> [SOURCE TEXT]:

- Opening Delimiter -

To teach our kids kindness, we need to ask ourselves whether we’re living the life we want to be living. “Because if my answer is ‘no’, I’ve got to change things,” Holdt said. “We all make huge mistakes and it’s important for kids to see that we make mistakes too. Don’t simply let things rest, but repair the relationship after you mess up, and model such behaviour to your kids.”
Holdt also cautioned against judging our kids based on various aspects of their behaviour. When we judge ourselves or others unkindly, it has an impact on our children, she said. “We also judge our children in so many ways, even in our thoughts, which has an impact on the things that we say or do and how we see them, something they pick up.
“Our kids can be only who we see them to be. What we believe has an impact on how we interact or communicate with others, including our children. Judgement is very different to guidance within a connected relationship. When we judge, the result is always the same. The child believes, ‘I’m not good enough in my parents’ eyes.’”

- Closing Delimiter -

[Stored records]
- Opening Delimiter -

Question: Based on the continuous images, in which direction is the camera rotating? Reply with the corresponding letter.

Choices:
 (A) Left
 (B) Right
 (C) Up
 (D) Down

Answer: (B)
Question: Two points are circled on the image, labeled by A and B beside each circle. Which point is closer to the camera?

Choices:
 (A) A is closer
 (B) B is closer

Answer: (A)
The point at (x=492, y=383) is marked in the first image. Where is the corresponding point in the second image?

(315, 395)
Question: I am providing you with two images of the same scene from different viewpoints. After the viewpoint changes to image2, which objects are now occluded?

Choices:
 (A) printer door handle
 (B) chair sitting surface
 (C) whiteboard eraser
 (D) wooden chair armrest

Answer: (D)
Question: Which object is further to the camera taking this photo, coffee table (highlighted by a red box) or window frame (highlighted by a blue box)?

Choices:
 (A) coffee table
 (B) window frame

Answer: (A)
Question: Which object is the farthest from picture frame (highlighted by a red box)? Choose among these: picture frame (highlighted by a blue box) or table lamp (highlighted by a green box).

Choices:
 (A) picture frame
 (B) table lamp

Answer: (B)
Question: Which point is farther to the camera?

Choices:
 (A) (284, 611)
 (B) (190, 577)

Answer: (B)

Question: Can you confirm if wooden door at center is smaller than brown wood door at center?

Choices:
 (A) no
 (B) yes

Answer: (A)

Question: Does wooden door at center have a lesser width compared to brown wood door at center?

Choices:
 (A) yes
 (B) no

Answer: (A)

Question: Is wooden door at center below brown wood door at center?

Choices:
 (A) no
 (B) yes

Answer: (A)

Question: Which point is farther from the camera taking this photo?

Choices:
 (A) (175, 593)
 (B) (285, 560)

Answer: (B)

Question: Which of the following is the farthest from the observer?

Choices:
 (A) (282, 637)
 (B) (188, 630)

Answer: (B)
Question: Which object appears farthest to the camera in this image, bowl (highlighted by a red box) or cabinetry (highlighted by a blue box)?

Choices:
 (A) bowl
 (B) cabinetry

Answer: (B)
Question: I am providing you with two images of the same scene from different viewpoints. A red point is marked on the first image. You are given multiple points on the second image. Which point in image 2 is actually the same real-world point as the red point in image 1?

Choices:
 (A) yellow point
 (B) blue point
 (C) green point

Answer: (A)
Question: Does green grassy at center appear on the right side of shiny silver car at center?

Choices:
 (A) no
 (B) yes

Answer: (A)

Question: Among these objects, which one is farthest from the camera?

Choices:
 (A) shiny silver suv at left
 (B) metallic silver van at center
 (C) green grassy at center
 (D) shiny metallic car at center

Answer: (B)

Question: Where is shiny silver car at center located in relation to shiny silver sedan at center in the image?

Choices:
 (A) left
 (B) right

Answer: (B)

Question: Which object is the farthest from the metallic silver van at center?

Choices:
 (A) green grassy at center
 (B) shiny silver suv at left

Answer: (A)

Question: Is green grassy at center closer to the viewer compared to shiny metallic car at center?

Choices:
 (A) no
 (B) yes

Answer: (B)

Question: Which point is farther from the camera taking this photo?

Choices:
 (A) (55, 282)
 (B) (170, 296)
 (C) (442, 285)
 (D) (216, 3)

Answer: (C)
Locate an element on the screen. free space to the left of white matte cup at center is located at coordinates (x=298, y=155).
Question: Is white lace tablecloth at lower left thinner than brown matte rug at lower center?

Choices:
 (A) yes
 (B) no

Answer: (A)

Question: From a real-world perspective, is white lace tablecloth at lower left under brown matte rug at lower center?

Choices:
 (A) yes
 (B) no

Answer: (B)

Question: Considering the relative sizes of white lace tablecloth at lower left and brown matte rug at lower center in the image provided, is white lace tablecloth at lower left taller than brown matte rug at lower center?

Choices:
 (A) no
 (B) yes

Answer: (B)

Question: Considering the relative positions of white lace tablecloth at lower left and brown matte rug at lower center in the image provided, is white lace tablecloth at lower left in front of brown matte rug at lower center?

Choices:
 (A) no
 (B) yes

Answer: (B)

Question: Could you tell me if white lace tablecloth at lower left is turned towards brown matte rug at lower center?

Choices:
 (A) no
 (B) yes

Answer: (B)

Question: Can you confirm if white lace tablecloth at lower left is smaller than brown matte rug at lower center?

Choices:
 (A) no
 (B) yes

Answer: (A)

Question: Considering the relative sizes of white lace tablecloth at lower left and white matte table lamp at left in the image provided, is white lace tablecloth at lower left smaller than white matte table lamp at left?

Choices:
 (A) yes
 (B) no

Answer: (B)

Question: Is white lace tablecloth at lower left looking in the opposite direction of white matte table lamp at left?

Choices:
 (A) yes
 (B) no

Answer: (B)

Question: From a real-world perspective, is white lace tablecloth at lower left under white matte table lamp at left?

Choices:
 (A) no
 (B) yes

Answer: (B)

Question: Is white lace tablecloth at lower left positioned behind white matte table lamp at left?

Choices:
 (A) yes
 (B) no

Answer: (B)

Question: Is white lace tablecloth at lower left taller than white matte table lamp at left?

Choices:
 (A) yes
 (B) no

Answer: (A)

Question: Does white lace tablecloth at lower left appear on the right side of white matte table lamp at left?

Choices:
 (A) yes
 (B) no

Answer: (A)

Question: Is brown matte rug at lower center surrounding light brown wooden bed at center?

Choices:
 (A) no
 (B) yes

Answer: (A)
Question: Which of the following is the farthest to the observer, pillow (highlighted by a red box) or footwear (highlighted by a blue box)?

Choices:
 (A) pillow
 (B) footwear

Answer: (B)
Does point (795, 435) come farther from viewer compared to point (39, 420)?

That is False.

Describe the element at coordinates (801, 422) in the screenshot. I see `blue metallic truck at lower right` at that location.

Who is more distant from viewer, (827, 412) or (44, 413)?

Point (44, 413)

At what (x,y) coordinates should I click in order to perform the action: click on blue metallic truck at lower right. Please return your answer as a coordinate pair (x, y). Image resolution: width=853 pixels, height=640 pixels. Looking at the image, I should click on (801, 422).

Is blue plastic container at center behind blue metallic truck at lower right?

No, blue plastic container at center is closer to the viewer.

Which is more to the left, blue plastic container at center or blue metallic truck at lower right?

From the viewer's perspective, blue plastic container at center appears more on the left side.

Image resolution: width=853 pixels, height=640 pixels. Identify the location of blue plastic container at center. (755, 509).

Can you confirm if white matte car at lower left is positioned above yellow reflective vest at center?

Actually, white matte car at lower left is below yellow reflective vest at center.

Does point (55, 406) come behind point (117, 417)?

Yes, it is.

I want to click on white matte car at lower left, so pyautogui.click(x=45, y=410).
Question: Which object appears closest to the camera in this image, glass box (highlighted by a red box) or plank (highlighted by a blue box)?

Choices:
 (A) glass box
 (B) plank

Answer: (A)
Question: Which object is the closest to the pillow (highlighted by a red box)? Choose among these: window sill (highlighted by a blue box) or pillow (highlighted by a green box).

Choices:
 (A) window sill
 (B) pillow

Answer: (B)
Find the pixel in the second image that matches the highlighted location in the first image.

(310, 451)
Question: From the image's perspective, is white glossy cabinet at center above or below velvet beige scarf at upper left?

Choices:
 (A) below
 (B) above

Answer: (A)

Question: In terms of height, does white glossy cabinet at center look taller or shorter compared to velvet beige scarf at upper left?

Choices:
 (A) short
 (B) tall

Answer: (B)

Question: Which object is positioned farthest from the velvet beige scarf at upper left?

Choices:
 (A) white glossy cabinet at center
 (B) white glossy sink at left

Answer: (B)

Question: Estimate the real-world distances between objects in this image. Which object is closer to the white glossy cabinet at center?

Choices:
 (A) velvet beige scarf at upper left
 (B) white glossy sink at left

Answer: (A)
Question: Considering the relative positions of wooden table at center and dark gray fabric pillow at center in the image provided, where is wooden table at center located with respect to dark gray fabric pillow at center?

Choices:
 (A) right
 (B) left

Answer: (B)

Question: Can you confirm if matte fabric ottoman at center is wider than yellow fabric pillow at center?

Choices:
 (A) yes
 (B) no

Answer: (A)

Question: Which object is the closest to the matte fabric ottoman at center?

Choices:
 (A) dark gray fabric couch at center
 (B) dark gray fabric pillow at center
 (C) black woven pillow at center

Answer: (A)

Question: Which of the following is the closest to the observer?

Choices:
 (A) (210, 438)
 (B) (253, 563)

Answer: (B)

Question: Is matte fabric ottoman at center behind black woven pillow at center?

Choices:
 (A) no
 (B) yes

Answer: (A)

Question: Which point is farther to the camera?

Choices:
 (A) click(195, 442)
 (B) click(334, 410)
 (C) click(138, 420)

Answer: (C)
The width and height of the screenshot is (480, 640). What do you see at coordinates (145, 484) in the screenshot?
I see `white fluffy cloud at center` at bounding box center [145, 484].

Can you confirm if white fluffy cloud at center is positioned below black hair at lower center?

- Closing Delimiter -

> [YOUR OBJECTIVE]: Write out the passage on teaching kids kindness in full, word for word.

> [COMPLETED EXERCISE]:
To teach our kids kindness, we need to ask ourselves whether we’re living the life we want to be living. “Because if my answer is ‘no’, I’ve got to change things,” Holdt said. “We all make huge mistakes and it’s important for kids to see that we make mistakes too. Don’t simply let things rest, but repair the relationship after you mess up, and model such behaviour to your kids.”
Holdt also cautioned against judging our kids based on various aspects of their behaviour. When we judge ourselves or others unkindly, it has an impact on our children, she said. “We also judge our children in so many ways, even in our thoughts, which has an impact on the things that we say or do and how we see them, something they pick up.
“Our kids can be only who we see them to be. What we believe has an impact on how we interact or communicate with others, including our children. Judgement is very different to guidance within a connected relationship. When we judge, the result is always the same. The child believes, ‘I’m not good enough in my parents’ eyes.’”